T-514 (Peroxisomicine A(1)) from Karwinskia humboldtiana is a dimeric hydroxyanthracenone with a highly selective cytotoxic effect on tumor cells. We evaluated the metabolism of this compound in two in vitro systems (liver microsomes and hepatocytes) and assessed the cytotoxicity of its metabolites on normal and tumor cells. Microsomes (12.5, 125 and 250 microg of protein/ml) and hepatocytes (1 x 10(6) cells/ml) were incubated with the toxin (25 microM) for 0.5, 1, 3, 6, 9, 12 and 24 h and the samples were examined using chromatographic analysis and UV spectra. Two metabolites (M1 and M2) were detected in the rat microsomes and one (M1) in the monkey microsomes. The retention times and UV spectra of the peaks were very similar to those of the toxin T-514. M1 was isolated and identified as a mixture of two isomers.

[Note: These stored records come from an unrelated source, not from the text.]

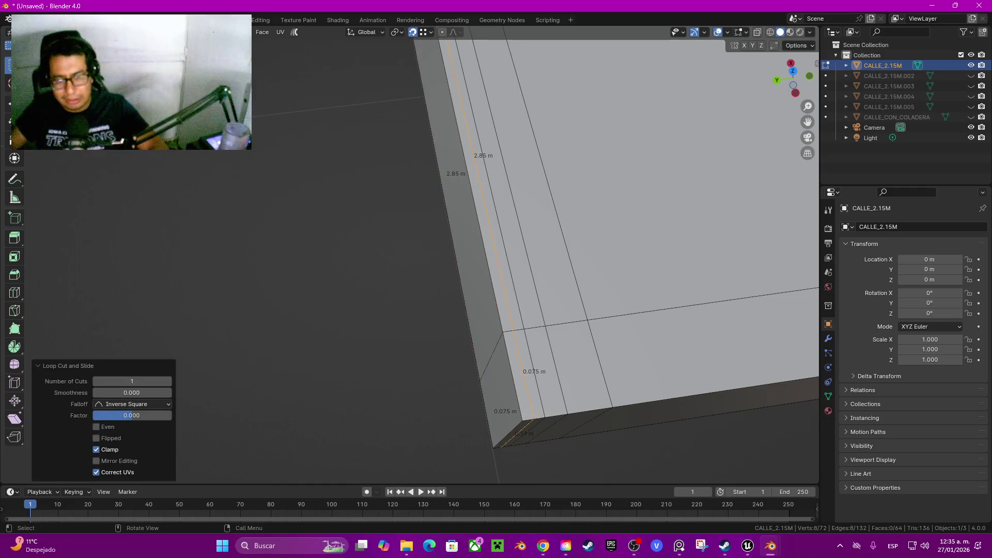
Add a centred edge loop at the far corner and select the outer 2.85 m edge
left_click(512, 376)
left_click(470, 186, "shift")
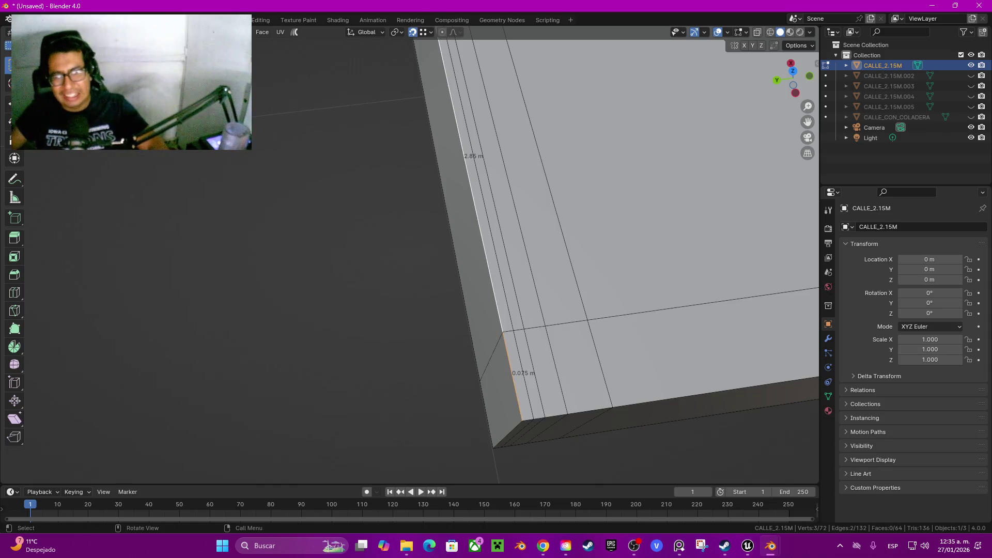
scroll(610, 238, "down", 2)
key("ctrl+r")
left_click(458, 310)
right_click(457, 310)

The cytotoxicity of the metabolites was evaluated in Chang liver and Hep G2 cells but they did not show the selective cytotoxic effect on tumor cells seen in the original compound.

Production of reactive oxygen species by toxin T-514 of genus Karwinskia in vitro.

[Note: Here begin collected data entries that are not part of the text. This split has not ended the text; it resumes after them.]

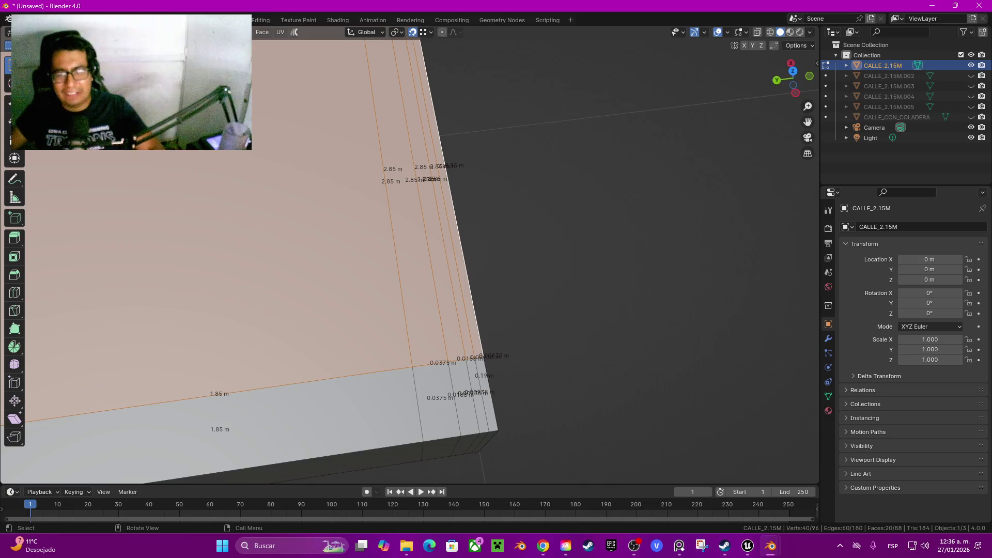
left_click(454, 206)
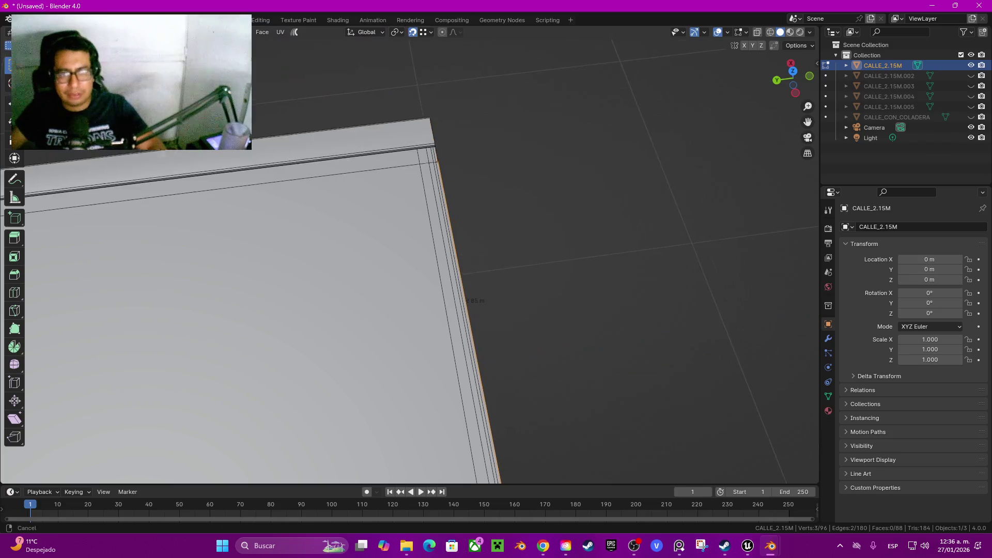
Add the short 0.075 m edge to the selection and move both edges along Z
scroll(408, 253, "up", 4)
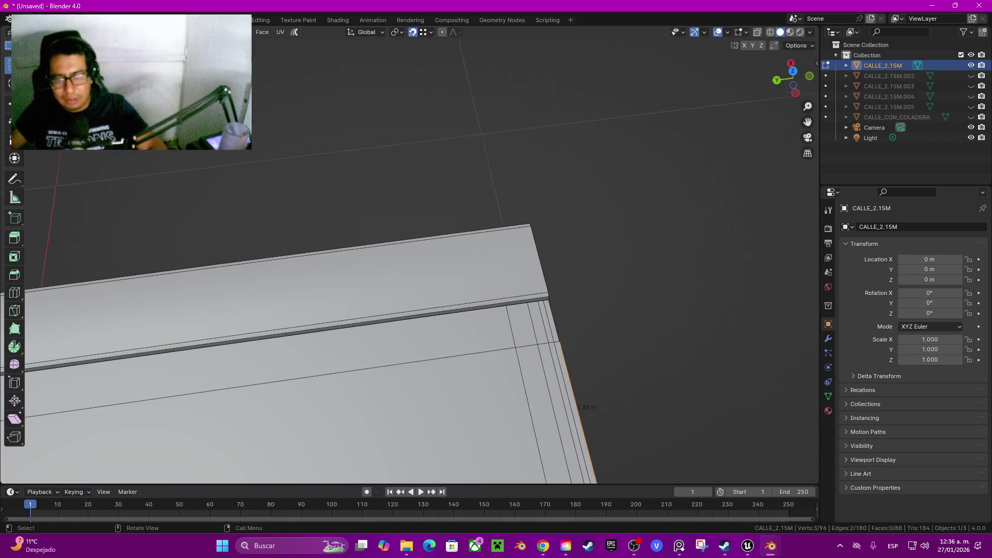
scroll(408, 310, "down", 8)
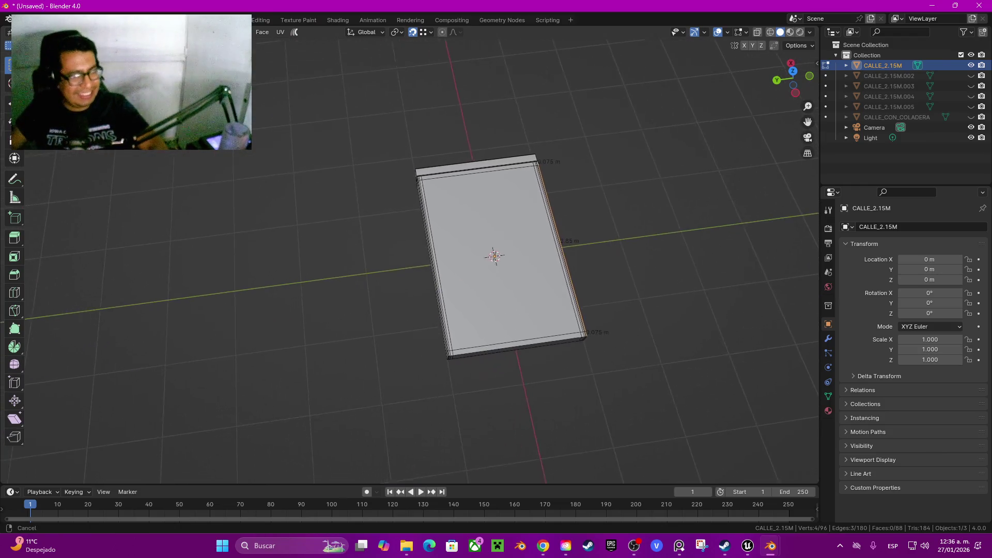
scroll(385, 258, "up", 5)
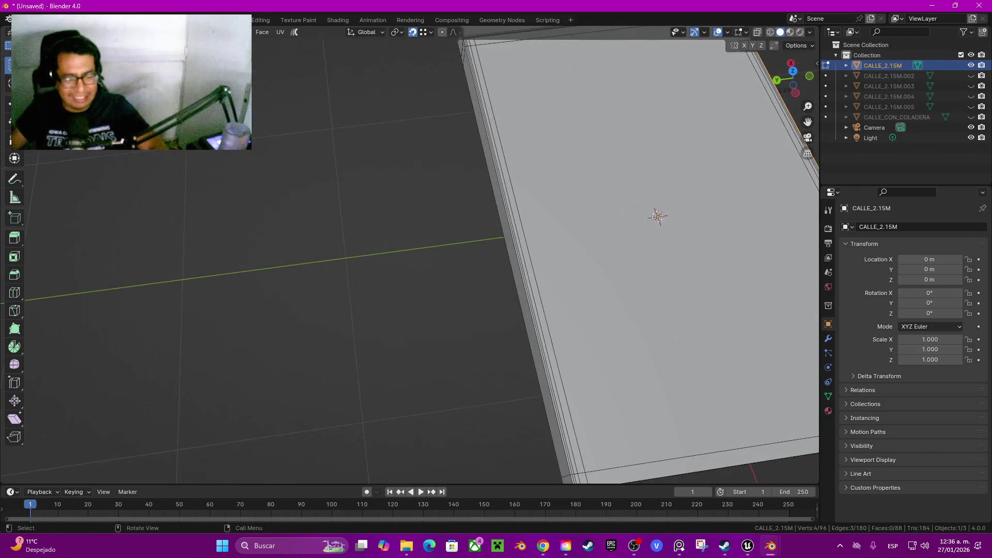
scroll(408, 254, "up", 4)
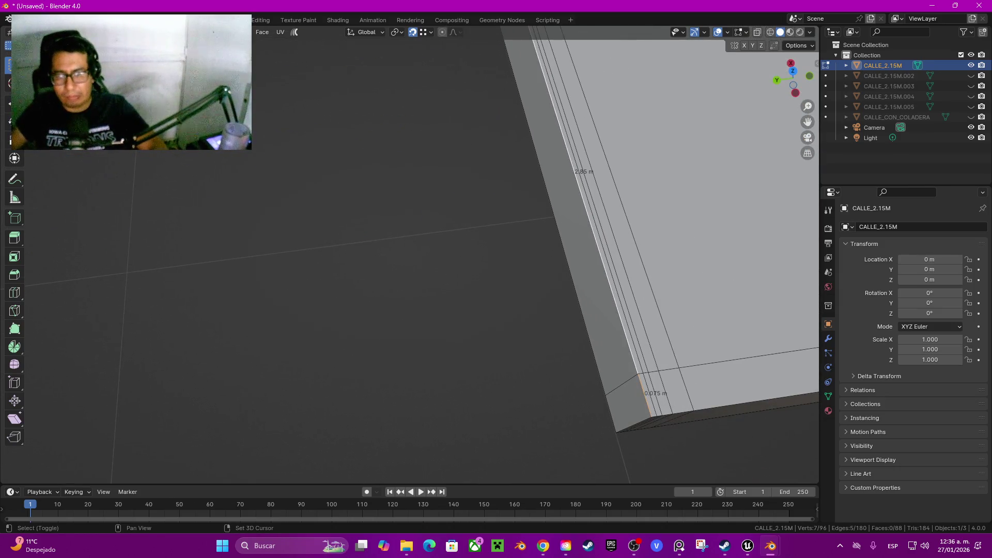
scroll(413, 254, "down", 5)
scroll(408, 253, "left", 8)
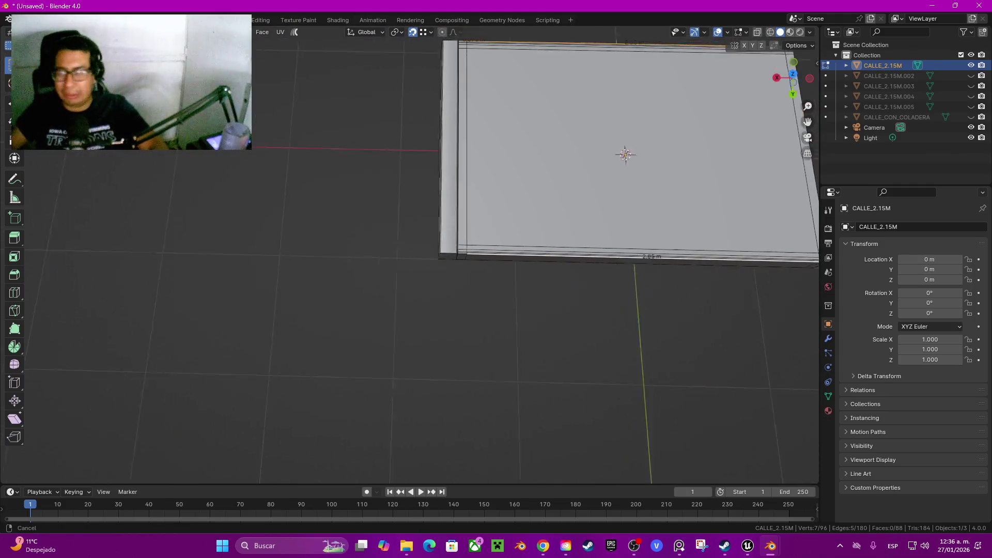
scroll(408, 253, "right", 6)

In the present study we have analyzed the production of reactive oxygen species by toxin T-514 of the genus Karwinskia in vitro (primary liver cell cultures and microsomes), as well as their possible role in its cytotoxicity. The role of catalase and superoxide dismutase (SOD) as defense mechanisms against oxidative stress was also studied. Freshly isolated hepatocytes or microsomes were exposed to T-514 in the presence or absence of catalase and SOD. Cytotoxicity was determined by methylthiazoltetrazolium (MTT) reduction. Oxidative stress was evaluated by the dichlorofluorescein diacetate (DCFDA) fluorescent probe and the reduction of ferricytochrome c. Exposure of hepatocytes to toxin T-514 for 2-, 4-, 6- and 24-h periods resulted in a time- and concentration-dependent increase in the suppression of mitochondrial metabolic activity. T-514 induced the production of reactive oxygen species in both hepatocytes and microsomes. Catalase and superoxide dismutase had a protective effect against the cytotoxicity of T-514 in hepatocytes and also inhibited the production of oxygen reactive species in microsomes. The results indicate that oxidative stress mediated by reactive intermediates may be a mechanism by which T-514 induces its cytotoxic effect.